R - Cela dépend beaucoup de ce qu'ils vont faire ou pas. A l'heure actuelle, ils indiquent qu'ils veulent développer la composante défensive, laquelle viendrait s'ajouter aux composantes offensive et dissuasive qui existent déjà. Quand j'ai demandé à Mme Rice : "est-ce que vous en concluez qu'il faut abandonner la dissuasion nucléaire ?", elle m'a répondu : "certainement pas !". C'est donc une révolution relative quoiqu'il arrive. On a vu ce qui s'est passé lors de l'administration Clinton, avec deux essais présentés comme réussis mais contestés par la presse américaine - qui les a présentés comme ratés. Le problème n'est pas du tout le même selon qu'il s'agit d'un système d'interception initiale, au décollage, en vol ou à l'arrivée. Or, on ne peut pas dire à ce stade. Ils veulent modifier les proportions entre systèmes offensifs, défensifs et dissuasifs. Il me semble que cela ne remet pas en cause nos concepts et notre stratégie, qu'il faut prendre cela avec sang-froid et attendre d'en savoir un peu plus.

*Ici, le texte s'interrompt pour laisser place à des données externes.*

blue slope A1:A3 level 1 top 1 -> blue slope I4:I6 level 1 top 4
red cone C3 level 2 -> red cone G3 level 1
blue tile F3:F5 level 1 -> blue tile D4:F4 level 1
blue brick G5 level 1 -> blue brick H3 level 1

Ce n'est donc pas en soi un sujet qui fâche, c'est un sujet sur lequel je voulais en savoir plus. Mais je ne peux pas en savoir tellement plus avant qu'ils aient eux-mêmes arbitré sur ce qu'ils seront en mesure de faire ou non. Par contre, je voulais en savoir davantage sur leur approche à l'égard de la Russie, puisqu'il y a le traité ABM américano-soviétique. S'ils adoptent une politique vraiment dure par rapport à la Russie, ce que certains ont l'air de défendre, ils ne laisseront même pas à d'autres le soin de traiter avec Moscou. S'ils ont une politique ferme mais moins dure, ils essaieront de rebâtir un consensus avec les Russes. Ce sera un indice favorable, à la fois sur le plan stratégique et sur le plan des relations avec la Russie. Mais nous n'avons pas la réponse à ce stade.

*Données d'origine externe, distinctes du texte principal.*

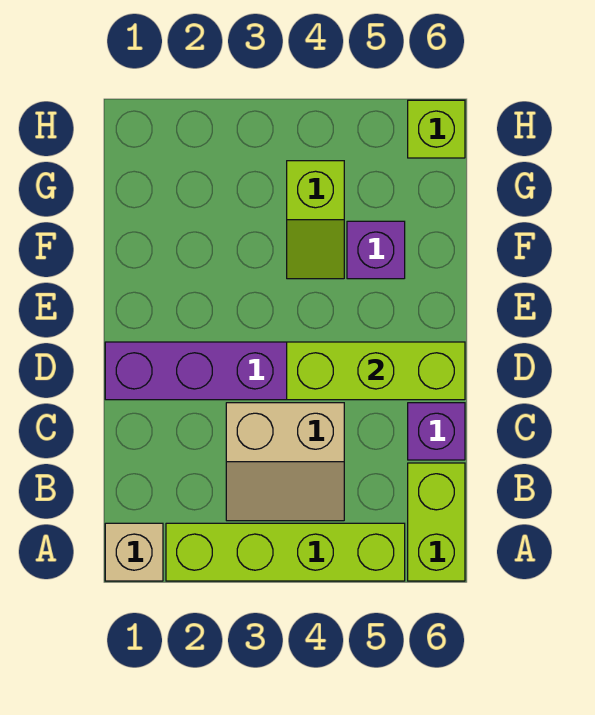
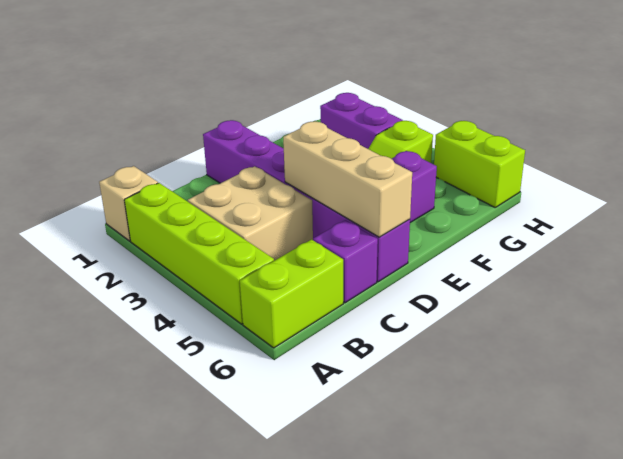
tan slope B3:C4 level 1 top C -> tan brick B3:C4 level 1
lime brick D4:D6 level 2 -> tan brick D4:D6 level 2
none -> purple brick G2:G3 level 1
lime brick H6 level 1 -> lime brick H5:H6 level 1

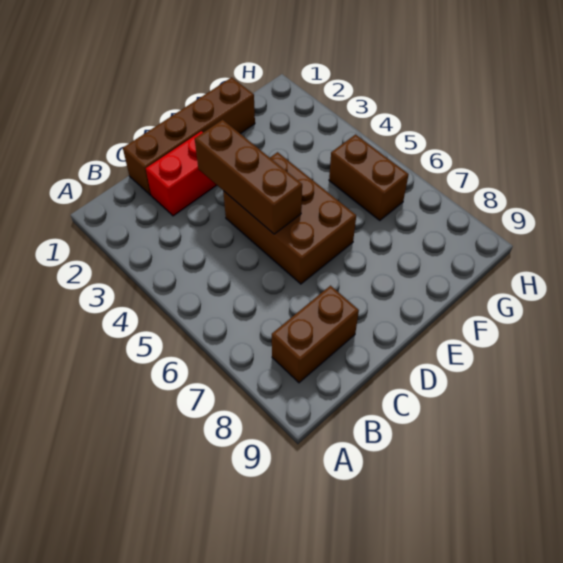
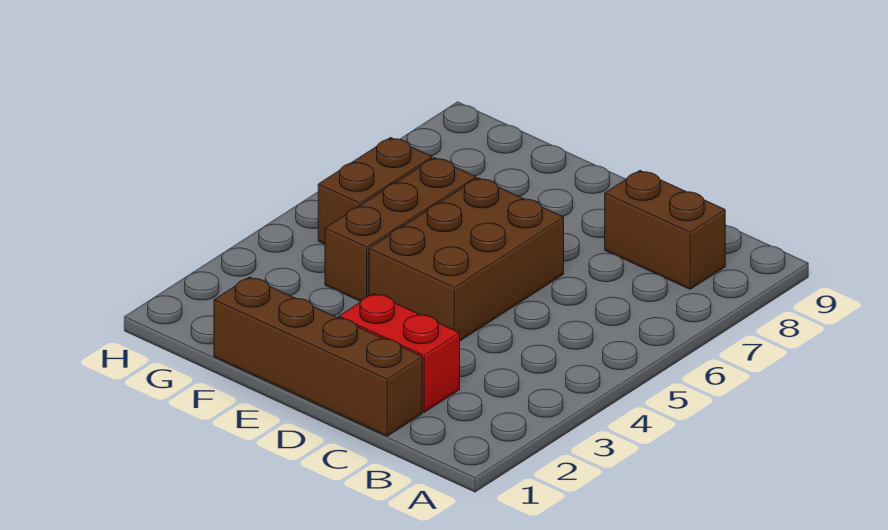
brown brick D3:D5 level 2 -> brown brick F4:F6 level 1

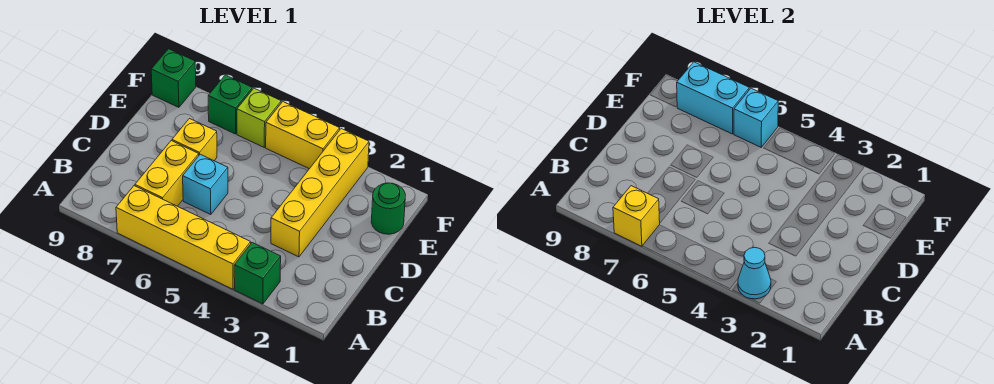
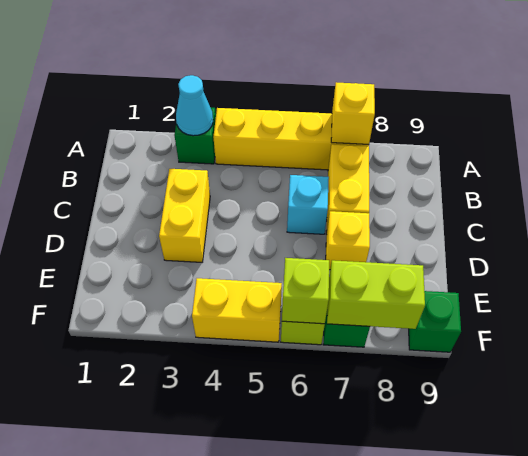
yellow brick C3:F3 level 1 -> yellow brick C3:D3 level 1
green round brick E1 level 1 -> none
cyan brick F6 level 2 -> lime brick F6 level 2
cyan brick F7:F8 level 2 -> lime brick F7:F8 level 2

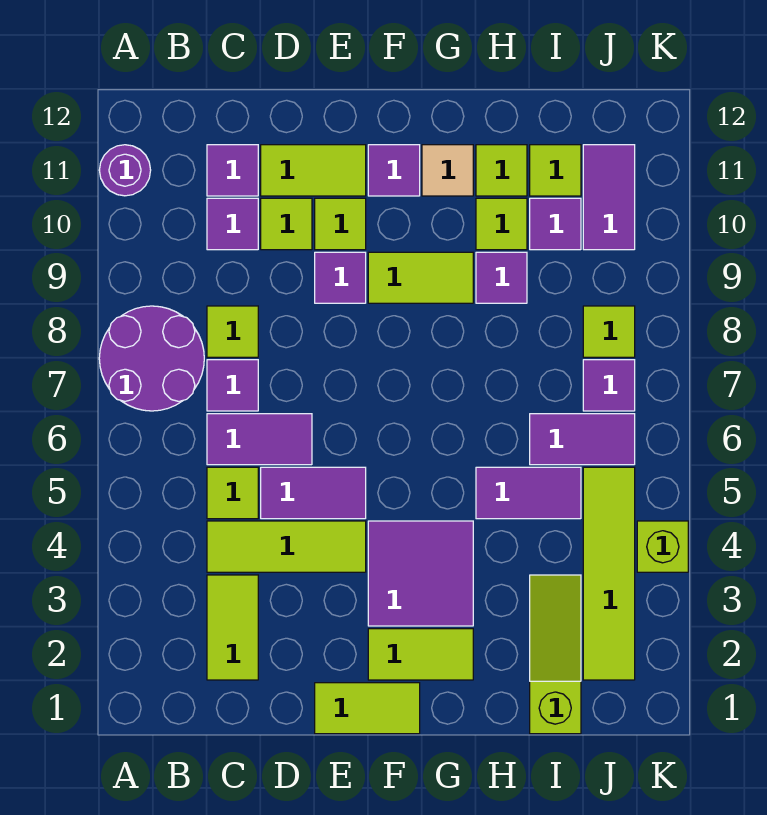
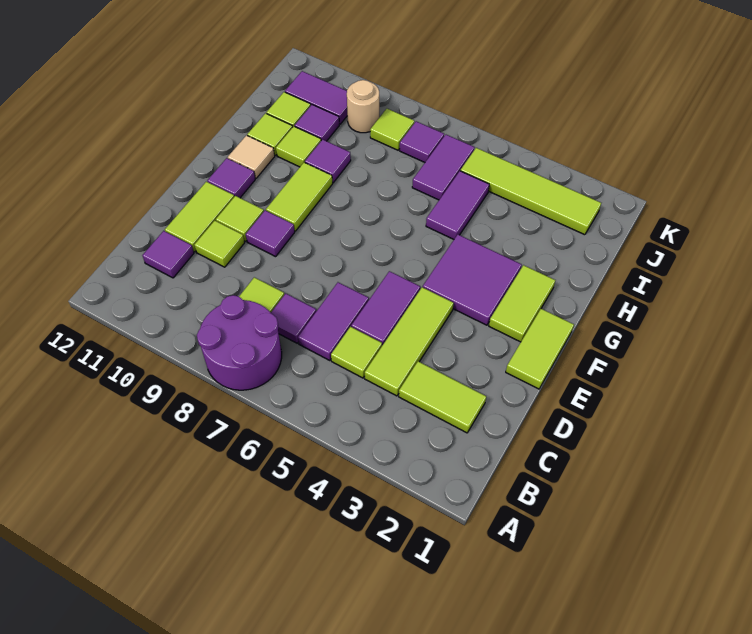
purple round brick A11 level 1 -> none
purple tile C10 level 1 -> none
lime slope I1:I3 level 1 top 1 -> none
none -> tan round brick J9 level 1
lime brick K4 level 1 -> none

Q - Est-ce que vous avez parlé avec vos différents interlocuteurs de la récente expulsion de diplomates russes ?
R - Non. Je leur en ai dit certes quelques mots, mais ce n'est pas un sujet important pour moi. C'est un épiphénomène.

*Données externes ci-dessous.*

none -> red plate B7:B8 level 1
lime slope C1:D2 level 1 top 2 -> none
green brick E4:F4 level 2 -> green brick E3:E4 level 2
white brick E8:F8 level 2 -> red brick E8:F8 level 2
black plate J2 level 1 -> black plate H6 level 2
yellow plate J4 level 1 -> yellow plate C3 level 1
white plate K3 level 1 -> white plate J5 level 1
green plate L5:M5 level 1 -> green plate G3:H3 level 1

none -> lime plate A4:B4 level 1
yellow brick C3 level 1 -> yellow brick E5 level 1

Q - Ne peut-on pourtant relier leur attitude sur cette affaire à leur politique à l'égard de la Corée, de la Chine, leur hostilité au traité ABM, leur durcissement à l'égard de Cuba et un certain nombre de déclarations à commencer par celle de Rumsfeld qui sent un petit peu la guerre froide ?
R - On verra si cela tient à l'usage. Quant à l'affaire des espions, il y a toujours eu des expulsions d'espions même dans les périodes de plus grande concorde. Vrais ou faux espions, je n'en sais rien, mais cela n'est pas suffisant pour caractériser la politique américaine à l'égard de la Russie. Il faudrait d'autres éléments.
Q - Les Allemands ont l'air plus inquiets que vous sur l'attitude des Américains à l'égard de la Russie. Vous avez l'air de dire que cela passera ?
R - Non, je dis qu'il est trop tôt pour porter véritablement un jugement. Ils adoptent une politique dure au départ, cela est clair. Ce qui est clair aussi, c'est qu'ils ne veulent pas traiter la Russie en partenaire stratégique parce que la Russie n'est plus considérée comme un partenaire ou une puissance égale. Tout cela est tout à fait net. Mais par quoi cela va-t-il se traduire ? Attendons de voir comment ils traitent les Russes dans l'affaire ABM. Sur le plan économique, attendons que le Président Bush ait rencontré M. Poutine et que soit passé le Sommet du G8. Il faut quelques mois de plus pour y voir clair, et il n'y a pas de raison de s'inquiéter à priori.
Q - Sur la Macédoine, est-ce que vous avez l'impression qu'il y a maintenant une identité de vues entre les Américains et les Européens ? Est-ce que vous pensez que cela va être suffisant pour empêcher l'escalade ?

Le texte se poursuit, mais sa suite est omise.